Activity:
Search the records below for the word "Spiritory". Pull out each line that has it.

Dataset content START

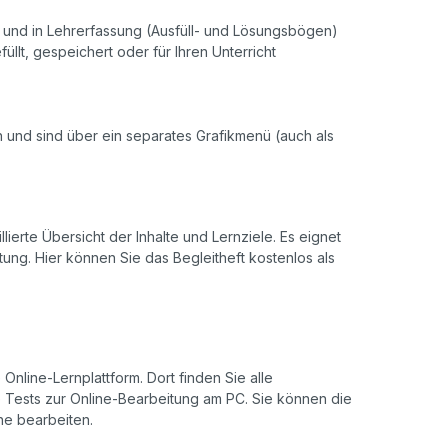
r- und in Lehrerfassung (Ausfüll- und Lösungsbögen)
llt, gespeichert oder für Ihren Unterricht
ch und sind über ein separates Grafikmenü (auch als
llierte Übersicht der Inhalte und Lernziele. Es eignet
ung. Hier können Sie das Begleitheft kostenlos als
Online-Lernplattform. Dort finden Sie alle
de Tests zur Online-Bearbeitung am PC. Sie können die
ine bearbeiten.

Dataset content END
Dataset content START

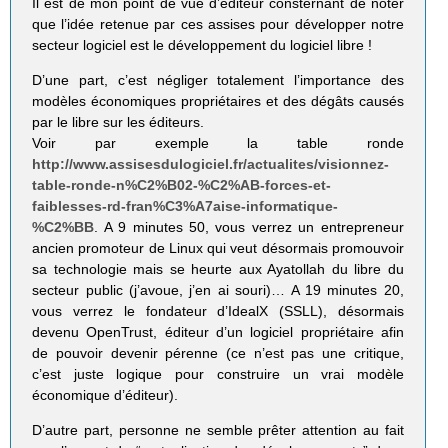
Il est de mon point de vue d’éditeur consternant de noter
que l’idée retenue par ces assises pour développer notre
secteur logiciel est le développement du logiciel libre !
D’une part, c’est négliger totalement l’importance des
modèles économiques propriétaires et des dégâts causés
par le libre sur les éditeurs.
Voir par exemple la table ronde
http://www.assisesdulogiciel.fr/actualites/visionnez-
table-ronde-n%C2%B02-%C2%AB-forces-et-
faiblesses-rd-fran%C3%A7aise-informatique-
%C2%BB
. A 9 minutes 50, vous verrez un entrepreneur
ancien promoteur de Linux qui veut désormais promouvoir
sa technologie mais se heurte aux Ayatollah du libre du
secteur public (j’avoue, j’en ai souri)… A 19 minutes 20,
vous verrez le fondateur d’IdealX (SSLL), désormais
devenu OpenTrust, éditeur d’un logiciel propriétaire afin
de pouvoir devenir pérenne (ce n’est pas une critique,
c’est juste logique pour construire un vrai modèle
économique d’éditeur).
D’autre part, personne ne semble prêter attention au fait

Dataset content END
Dataset content START

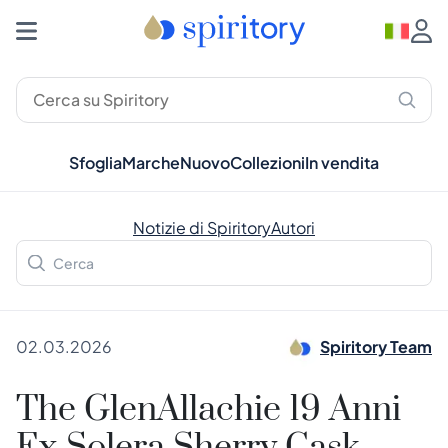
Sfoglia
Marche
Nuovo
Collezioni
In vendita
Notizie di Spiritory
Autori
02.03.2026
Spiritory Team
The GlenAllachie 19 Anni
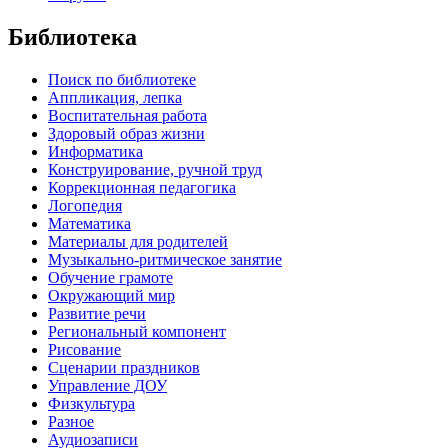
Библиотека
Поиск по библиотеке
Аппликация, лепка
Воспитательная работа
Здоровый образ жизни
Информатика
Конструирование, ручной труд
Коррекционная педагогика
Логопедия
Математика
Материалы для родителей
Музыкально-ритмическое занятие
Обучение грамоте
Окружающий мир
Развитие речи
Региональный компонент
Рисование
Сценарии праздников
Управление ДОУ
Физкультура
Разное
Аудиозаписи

Dataset content END

Answer to this exercise:
Notizie di Spiritory
Spiritory Team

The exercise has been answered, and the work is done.